_Bounding box coordinate data_.
---*---

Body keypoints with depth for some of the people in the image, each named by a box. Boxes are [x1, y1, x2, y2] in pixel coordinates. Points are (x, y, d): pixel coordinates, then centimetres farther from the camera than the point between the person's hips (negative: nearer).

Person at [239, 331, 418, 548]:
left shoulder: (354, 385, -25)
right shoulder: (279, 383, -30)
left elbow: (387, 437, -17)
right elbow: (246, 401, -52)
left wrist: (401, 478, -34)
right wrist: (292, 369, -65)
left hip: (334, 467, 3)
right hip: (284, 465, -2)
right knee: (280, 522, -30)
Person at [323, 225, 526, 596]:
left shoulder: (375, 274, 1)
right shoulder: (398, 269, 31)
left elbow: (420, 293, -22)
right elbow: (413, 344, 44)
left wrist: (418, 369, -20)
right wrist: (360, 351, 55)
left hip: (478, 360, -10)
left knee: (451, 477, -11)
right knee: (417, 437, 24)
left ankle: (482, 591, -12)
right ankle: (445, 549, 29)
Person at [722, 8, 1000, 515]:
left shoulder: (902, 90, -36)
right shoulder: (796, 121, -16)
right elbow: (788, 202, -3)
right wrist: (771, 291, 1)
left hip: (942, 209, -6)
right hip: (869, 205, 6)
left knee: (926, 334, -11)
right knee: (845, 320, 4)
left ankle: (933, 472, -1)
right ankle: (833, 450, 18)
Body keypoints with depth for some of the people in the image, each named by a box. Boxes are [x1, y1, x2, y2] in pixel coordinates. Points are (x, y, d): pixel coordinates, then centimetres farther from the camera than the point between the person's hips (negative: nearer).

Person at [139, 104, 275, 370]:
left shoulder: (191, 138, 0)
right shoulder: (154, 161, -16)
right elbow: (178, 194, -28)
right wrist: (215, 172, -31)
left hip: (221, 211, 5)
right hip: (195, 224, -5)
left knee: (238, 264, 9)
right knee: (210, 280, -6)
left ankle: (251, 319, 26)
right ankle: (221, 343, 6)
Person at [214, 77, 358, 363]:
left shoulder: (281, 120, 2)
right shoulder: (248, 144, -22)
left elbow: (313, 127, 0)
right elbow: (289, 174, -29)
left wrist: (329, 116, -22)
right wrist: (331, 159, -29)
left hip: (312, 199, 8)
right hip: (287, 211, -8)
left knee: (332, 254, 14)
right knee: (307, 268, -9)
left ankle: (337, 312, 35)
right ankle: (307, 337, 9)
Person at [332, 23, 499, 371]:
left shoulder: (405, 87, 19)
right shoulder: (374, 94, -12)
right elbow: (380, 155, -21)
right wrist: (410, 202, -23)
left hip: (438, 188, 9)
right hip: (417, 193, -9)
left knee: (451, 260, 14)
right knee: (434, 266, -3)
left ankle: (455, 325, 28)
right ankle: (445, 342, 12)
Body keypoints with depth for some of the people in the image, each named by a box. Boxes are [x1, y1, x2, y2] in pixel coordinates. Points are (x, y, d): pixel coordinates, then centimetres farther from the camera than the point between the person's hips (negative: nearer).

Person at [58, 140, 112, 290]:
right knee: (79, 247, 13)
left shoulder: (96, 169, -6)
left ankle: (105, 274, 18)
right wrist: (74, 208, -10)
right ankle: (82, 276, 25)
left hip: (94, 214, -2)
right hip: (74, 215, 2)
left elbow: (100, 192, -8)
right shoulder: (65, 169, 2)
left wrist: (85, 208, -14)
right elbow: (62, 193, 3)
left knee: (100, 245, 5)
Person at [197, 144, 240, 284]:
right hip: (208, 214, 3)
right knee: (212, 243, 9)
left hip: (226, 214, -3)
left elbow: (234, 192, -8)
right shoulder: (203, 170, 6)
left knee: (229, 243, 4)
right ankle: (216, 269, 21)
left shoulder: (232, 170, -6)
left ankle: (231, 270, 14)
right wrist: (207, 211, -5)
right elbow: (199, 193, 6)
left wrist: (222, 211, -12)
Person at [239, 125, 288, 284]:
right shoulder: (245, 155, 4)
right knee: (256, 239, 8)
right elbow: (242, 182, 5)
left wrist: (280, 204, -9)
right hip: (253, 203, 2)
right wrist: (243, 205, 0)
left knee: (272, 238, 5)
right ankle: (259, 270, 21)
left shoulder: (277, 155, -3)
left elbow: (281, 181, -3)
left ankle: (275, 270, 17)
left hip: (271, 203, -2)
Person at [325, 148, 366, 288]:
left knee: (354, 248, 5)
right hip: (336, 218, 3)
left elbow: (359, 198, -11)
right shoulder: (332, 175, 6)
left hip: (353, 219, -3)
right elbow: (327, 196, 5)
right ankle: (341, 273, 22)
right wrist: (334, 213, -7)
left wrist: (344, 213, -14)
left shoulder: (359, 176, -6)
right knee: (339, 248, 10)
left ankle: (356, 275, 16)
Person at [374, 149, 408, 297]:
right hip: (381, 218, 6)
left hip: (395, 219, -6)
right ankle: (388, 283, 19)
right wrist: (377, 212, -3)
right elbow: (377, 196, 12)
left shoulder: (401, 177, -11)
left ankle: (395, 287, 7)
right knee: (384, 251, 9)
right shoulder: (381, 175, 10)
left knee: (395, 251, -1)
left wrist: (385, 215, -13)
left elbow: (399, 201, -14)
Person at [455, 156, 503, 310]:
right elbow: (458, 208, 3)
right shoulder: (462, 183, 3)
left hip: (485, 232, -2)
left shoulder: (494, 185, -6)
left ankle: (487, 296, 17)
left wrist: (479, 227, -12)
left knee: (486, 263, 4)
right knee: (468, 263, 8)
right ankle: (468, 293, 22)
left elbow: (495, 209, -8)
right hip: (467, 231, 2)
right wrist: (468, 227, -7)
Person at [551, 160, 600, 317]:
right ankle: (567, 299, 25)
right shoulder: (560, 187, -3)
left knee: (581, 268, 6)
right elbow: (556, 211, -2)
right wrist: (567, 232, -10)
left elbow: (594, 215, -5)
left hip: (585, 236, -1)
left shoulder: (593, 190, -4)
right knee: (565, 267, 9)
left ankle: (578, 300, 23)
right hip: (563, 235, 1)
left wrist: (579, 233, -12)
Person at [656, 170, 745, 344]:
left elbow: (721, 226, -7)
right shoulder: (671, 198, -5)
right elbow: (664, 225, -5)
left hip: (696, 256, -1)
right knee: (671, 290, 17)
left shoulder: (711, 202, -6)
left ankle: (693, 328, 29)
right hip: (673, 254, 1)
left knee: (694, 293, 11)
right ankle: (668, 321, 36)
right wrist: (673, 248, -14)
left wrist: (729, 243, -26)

---*---

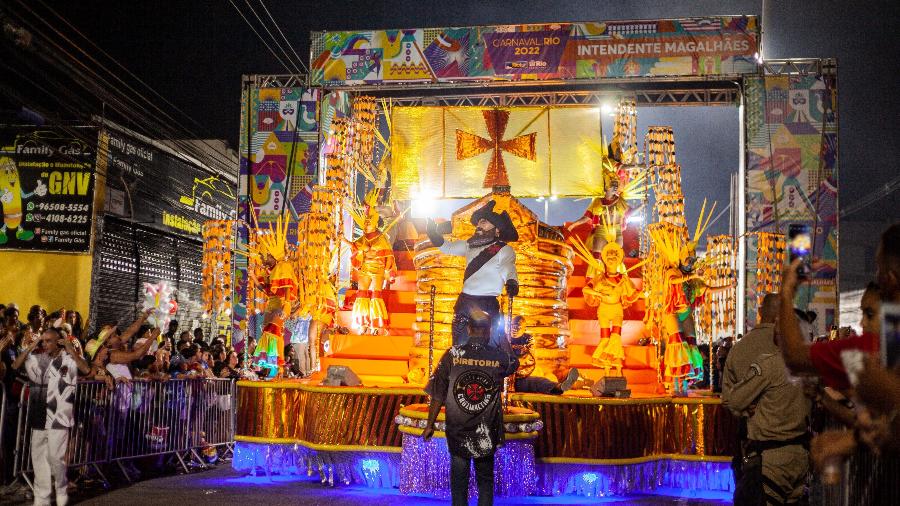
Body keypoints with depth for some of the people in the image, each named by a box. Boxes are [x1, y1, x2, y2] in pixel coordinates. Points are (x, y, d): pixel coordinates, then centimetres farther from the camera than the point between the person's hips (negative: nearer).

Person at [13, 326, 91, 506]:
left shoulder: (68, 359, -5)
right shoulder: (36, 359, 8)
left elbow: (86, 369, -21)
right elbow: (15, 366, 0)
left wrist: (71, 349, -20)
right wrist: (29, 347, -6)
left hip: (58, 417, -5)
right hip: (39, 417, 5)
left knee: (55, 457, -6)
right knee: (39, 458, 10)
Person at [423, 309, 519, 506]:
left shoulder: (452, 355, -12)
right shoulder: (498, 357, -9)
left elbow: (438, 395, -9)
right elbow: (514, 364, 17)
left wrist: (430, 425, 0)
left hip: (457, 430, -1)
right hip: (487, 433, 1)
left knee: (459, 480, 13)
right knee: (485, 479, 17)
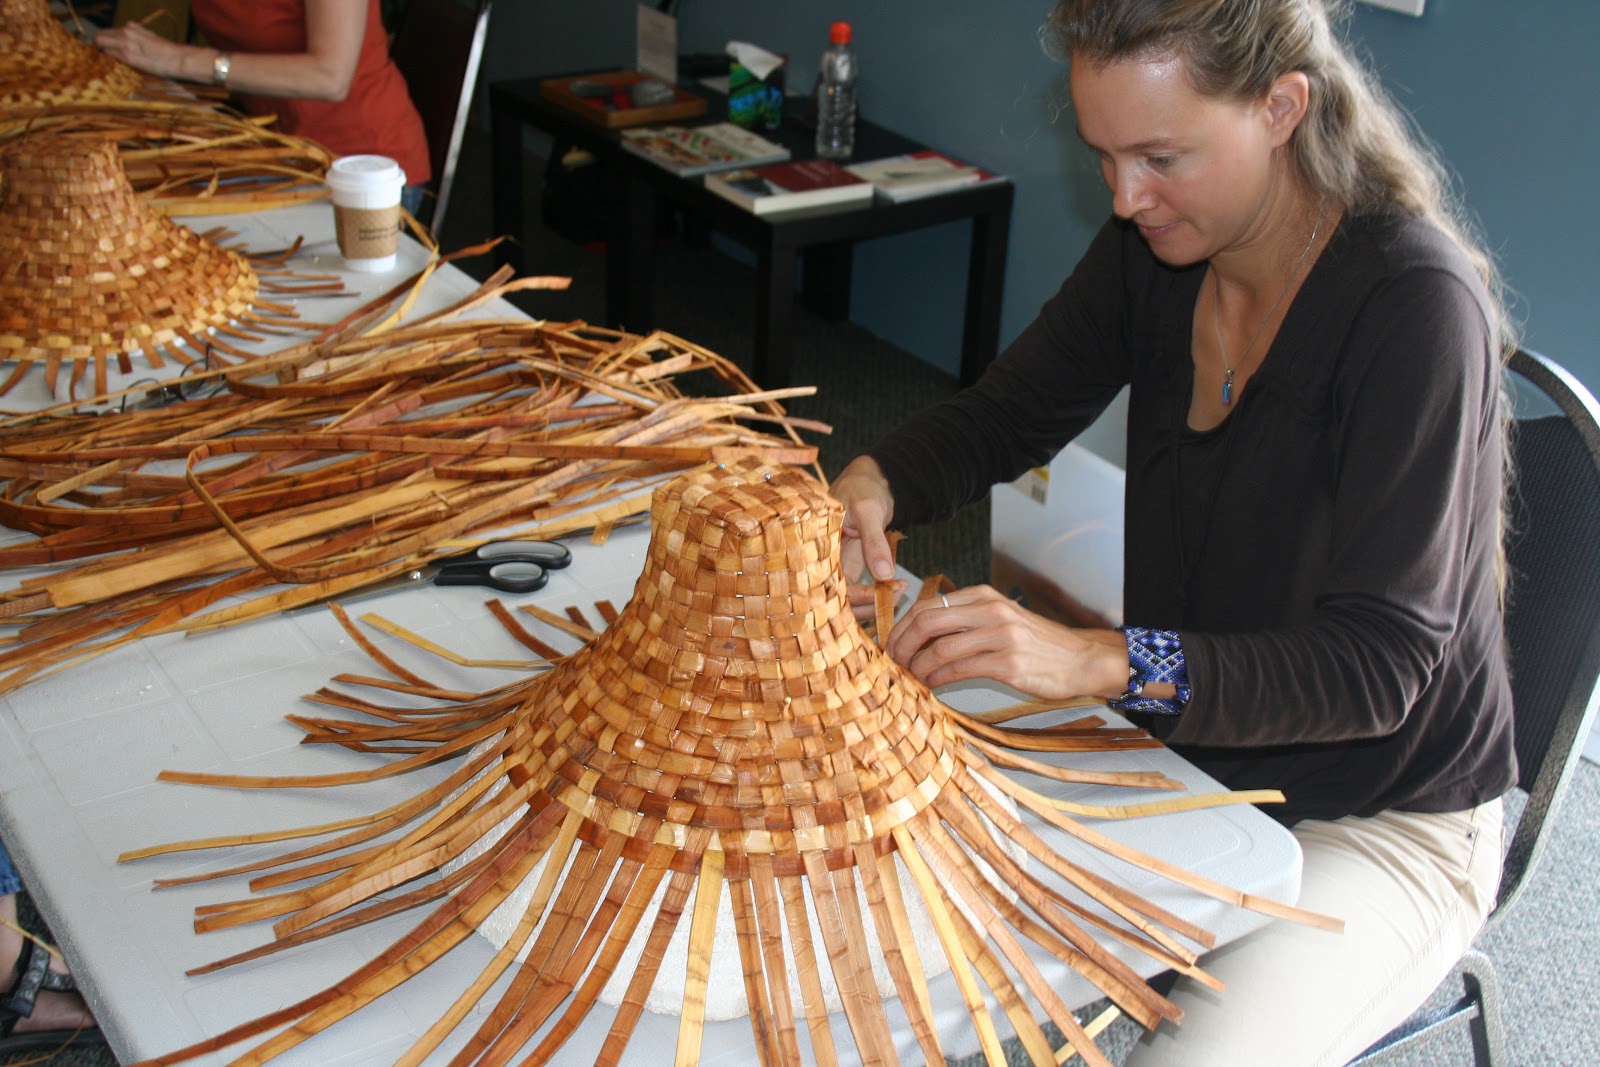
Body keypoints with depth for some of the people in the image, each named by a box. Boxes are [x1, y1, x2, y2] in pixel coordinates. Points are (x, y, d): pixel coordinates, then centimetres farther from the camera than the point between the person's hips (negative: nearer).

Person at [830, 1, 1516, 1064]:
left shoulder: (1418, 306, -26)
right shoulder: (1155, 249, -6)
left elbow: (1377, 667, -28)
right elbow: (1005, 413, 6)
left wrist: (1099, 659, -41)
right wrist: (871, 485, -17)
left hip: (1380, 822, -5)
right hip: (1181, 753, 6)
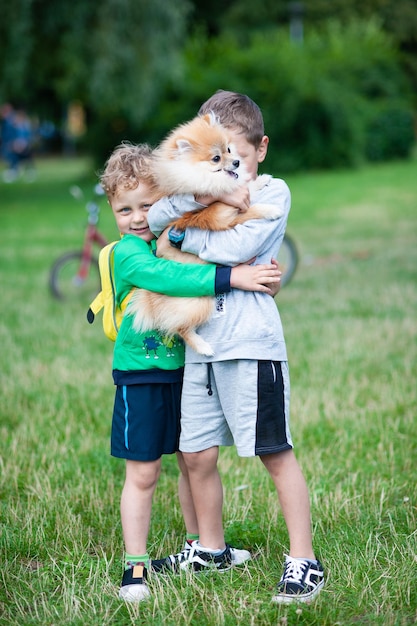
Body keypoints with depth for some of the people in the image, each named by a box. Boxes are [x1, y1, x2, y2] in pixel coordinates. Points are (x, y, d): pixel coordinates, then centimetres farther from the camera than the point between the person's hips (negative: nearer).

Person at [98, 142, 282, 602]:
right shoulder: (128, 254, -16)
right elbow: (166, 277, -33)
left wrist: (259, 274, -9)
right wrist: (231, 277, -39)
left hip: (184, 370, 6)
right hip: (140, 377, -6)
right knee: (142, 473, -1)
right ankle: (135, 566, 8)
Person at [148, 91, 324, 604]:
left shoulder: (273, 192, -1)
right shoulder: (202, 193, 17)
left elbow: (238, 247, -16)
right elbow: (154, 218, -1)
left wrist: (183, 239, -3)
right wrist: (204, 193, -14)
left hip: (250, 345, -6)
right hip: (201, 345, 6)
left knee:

---*---

_What the task requires_.
Using the entries above, give back exactly the line containing "right elbow: (413, 344, 44)", the line containing "right shoulder: (796, 121, -16)", and every line between them, and nothing else.

_Answer to this problem_.
right elbow: (413, 344, 44)
left wrist: (418, 369, -20)
right wrist: (360, 351, 55)
left hip: (478, 360, -10)
left knee: (451, 477, -11)
right knee: (417, 437, 24)
left ankle: (482, 591, -12)
right ankle: (445, 549, 29)
Person at [722, 8, 1000, 515]:
left shoulder: (902, 90, -36)
right shoulder: (796, 121, -16)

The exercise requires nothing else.